Despite Mortgage Crisis, The Resurrection Project Continues Outreach in Pilsen

Photo by Rima Thompson. Alex Morales speaks about The Resurrection Project at Depaul.

Alex Morales of The Resurrection Project (TRP) described a scene at a recent housing foreclosure fair.

It was held in the neighborhood of Pilsen where the community development organization was founded and continues to focus most of its resources.

A group of local homeowners seated at a table were joined by a mortgage lender from a major bank.

Morales said, “the lender was pretty happy to be there,” but when he sat down, all of the homeowners “left their seats with angry faces.”  Although Morales appeared to sympathized more with the residents than the lender, the story illustrated the residual pain resulting from the mortgage debacle.

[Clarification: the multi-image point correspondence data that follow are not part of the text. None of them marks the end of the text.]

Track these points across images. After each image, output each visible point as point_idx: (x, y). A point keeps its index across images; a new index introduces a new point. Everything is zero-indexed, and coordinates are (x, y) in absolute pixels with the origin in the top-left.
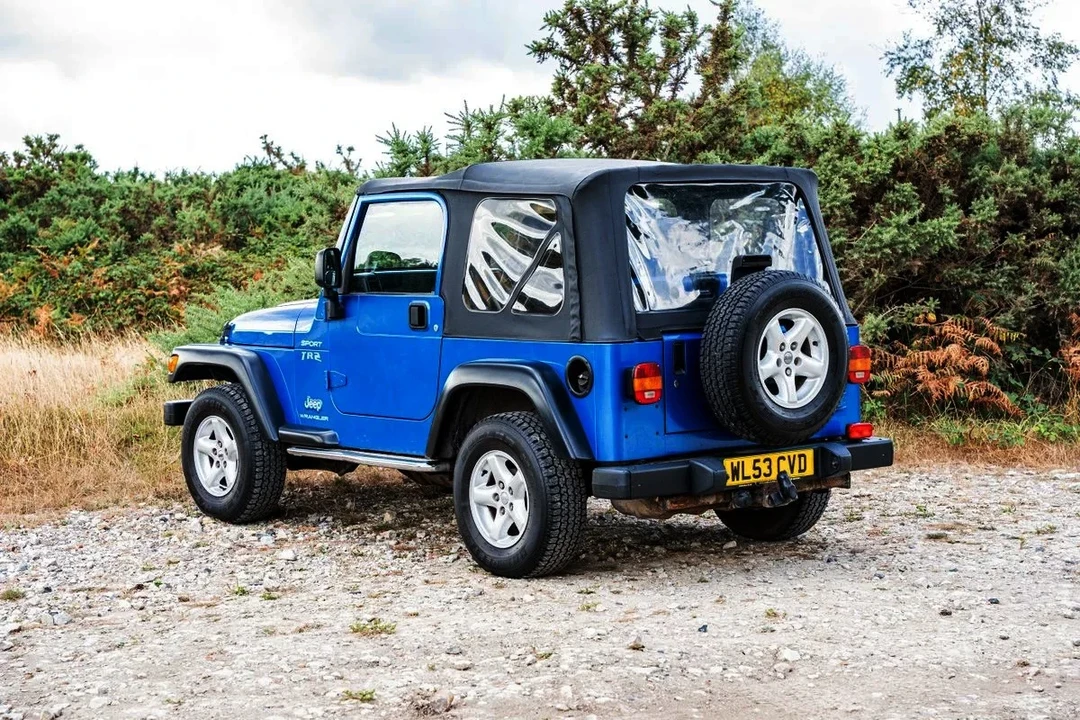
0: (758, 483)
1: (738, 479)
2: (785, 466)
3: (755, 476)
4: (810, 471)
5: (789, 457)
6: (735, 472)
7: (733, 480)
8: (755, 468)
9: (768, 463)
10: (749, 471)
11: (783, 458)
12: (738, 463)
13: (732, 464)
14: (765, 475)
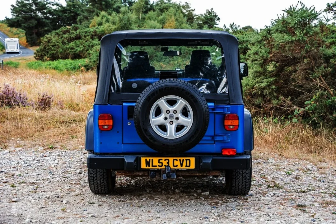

“With the housing market conditions and consumer confidence down, it’s pretty difficult to sell a home or for some people to find the credit to purchase a home,” Morales said.

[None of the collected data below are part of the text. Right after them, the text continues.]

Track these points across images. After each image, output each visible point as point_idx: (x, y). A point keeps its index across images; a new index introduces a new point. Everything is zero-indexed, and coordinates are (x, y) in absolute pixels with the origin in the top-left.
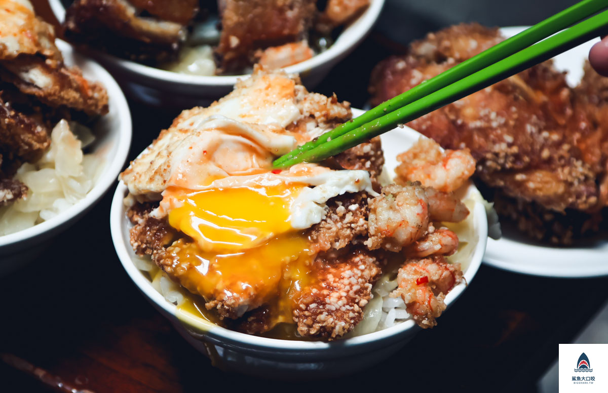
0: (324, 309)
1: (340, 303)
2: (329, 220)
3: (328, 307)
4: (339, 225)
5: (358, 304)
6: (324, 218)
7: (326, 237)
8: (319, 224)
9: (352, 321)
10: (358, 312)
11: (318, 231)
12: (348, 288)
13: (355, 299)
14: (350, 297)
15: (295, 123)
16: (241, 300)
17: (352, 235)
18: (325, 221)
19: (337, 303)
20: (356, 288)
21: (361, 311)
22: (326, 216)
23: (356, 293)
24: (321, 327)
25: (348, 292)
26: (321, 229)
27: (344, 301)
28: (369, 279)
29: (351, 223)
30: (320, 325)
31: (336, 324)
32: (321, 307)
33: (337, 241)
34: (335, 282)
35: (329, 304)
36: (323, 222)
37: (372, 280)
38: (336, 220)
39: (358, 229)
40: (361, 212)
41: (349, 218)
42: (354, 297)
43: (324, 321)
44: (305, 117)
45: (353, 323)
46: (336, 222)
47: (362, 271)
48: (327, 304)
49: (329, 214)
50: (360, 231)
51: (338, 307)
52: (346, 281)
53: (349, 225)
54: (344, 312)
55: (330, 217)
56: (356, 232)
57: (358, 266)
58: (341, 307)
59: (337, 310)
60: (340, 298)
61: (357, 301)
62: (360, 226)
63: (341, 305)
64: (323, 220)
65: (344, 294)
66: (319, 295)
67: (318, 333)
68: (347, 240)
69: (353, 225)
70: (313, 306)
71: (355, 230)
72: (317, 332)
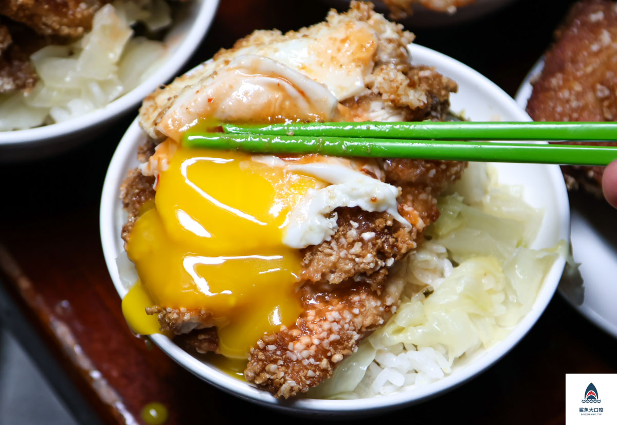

He claimed that sub-prime lenders offered adjustable rate mortgages to unqualified buyers without verifying income.  The result was a high number of Pilsen homeowners sitting on “ballooning” mortgage payments and limited options.

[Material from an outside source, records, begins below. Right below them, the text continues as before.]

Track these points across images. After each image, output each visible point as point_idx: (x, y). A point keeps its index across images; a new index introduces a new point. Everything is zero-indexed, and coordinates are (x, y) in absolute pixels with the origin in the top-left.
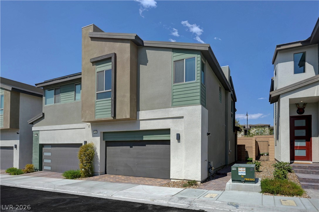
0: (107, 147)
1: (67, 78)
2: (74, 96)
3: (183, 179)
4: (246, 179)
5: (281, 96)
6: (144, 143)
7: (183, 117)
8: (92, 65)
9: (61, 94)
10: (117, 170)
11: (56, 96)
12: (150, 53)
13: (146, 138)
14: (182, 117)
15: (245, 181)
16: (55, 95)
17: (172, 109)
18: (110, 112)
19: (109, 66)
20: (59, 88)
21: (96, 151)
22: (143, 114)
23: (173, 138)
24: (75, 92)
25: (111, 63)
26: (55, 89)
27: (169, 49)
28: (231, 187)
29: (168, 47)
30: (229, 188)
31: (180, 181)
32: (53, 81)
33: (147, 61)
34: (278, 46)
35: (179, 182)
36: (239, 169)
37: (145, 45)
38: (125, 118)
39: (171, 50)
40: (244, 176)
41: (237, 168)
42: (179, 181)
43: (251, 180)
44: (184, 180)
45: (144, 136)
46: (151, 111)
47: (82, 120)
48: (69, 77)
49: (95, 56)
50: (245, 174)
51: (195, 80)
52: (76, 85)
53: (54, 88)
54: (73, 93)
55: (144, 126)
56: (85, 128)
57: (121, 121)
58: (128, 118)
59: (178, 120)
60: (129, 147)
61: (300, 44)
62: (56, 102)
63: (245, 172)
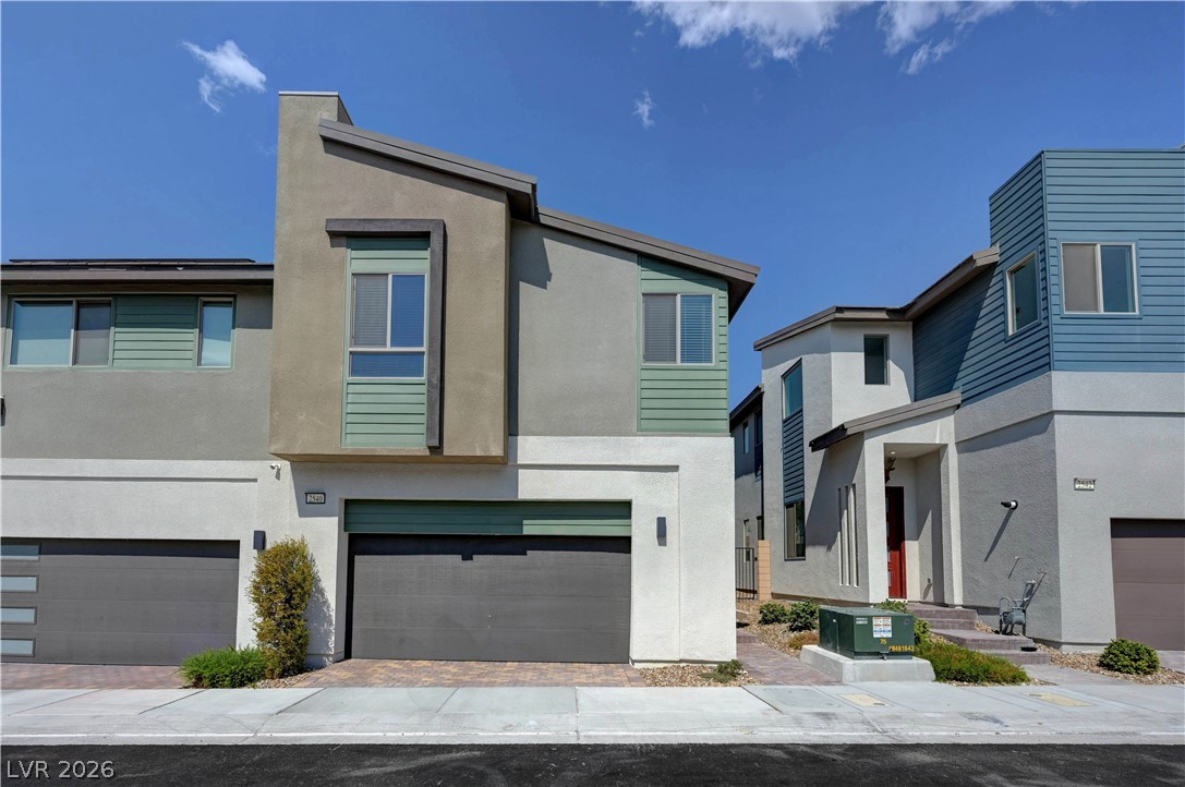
0: (356, 557)
1: (174, 267)
2: (194, 346)
3: (677, 658)
4: (894, 649)
5: (866, 435)
6: (520, 544)
7: (677, 467)
8: (329, 245)
9: (118, 330)
10: (402, 641)
11: (80, 332)
12: (556, 251)
13: (531, 528)
14: (675, 468)
15: (893, 654)
16: (77, 329)
17: (640, 439)
18: (423, 429)
19: (417, 263)
20: (109, 304)
21: (315, 569)
22: (530, 448)
23: (641, 530)
24: (201, 331)
25: (426, 254)
26: (78, 302)
27: (629, 255)
28: (858, 674)
29: (628, 245)
30: (855, 676)
31: (665, 665)
32: (86, 267)
33: (549, 277)
34: (840, 310)
35: (665, 668)
36: (875, 621)
37: (543, 220)
38: (483, 454)
39: (635, 256)
40: (887, 639)
41: (870, 618)
42: (662, 665)
43: (906, 649)
44: (681, 661)
45: (525, 522)
46: (563, 438)
47: (273, 448)
48: (187, 267)
49: (345, 212)
50: (890, 635)
51: (710, 361)
52: (206, 304)
53: (74, 299)
54: (193, 334)
55: (530, 487)
56: (255, 480)
57: (456, 463)
58: (494, 454)
59: (657, 475)
60: (458, 558)
61: (883, 315)
62: (80, 359)
63: (890, 628)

In response, The Resurrection Project – the Pilsen neighborhood community development organization – began the Neighborhood Stabilization Program, which established partnerships with organizations certified to re-negotiate loans with the goal of keeping residents in their homes.  They also purchased homes from struggling families and allowed them to rent with the potential of future ownership.

“We were reacting to the problem,” Morales explained.

The Resurrection Project’s own financial situation was also affected by the  housing crisis.  In response to a growing number of vacant lots in Pilsen, they began investing in properties.  They created affordable homes, some that Morales now claimed they were “stuck with.”  Nevertheless, the organization boasts several successful ventures in affordable housing including Casa Morelo and Casa Maravilla.

Although The Resurrection Project still makes 50 percent of its revenue from rental income, Morales explained that “holistic development” in human capital will be a central focus in the years to come.  It appears that the homeowners at the foreclosure fair won’t be the only ones walking away from mortgage lenders in Pilsen.

Perhaps in response to the housing mess, Morales explained that they were changing direction.

“We are looking not to brick and mortar, but human capital,” he said.  “We are investing in people.”

Although The Resurrection Project continues to work on loan modifications and affordable housing, two career development programs will have Morales looking to a more promising future.  In cooperation with Mujeres Latinas En Accion, The organization will help single mothers go to school and pursue successful careers.

They have also built La Casa – an affordable dorm for college students in the predominantly Latino neighborhood.

Morales hopes this dorm will help “create the next wave of community leaders.”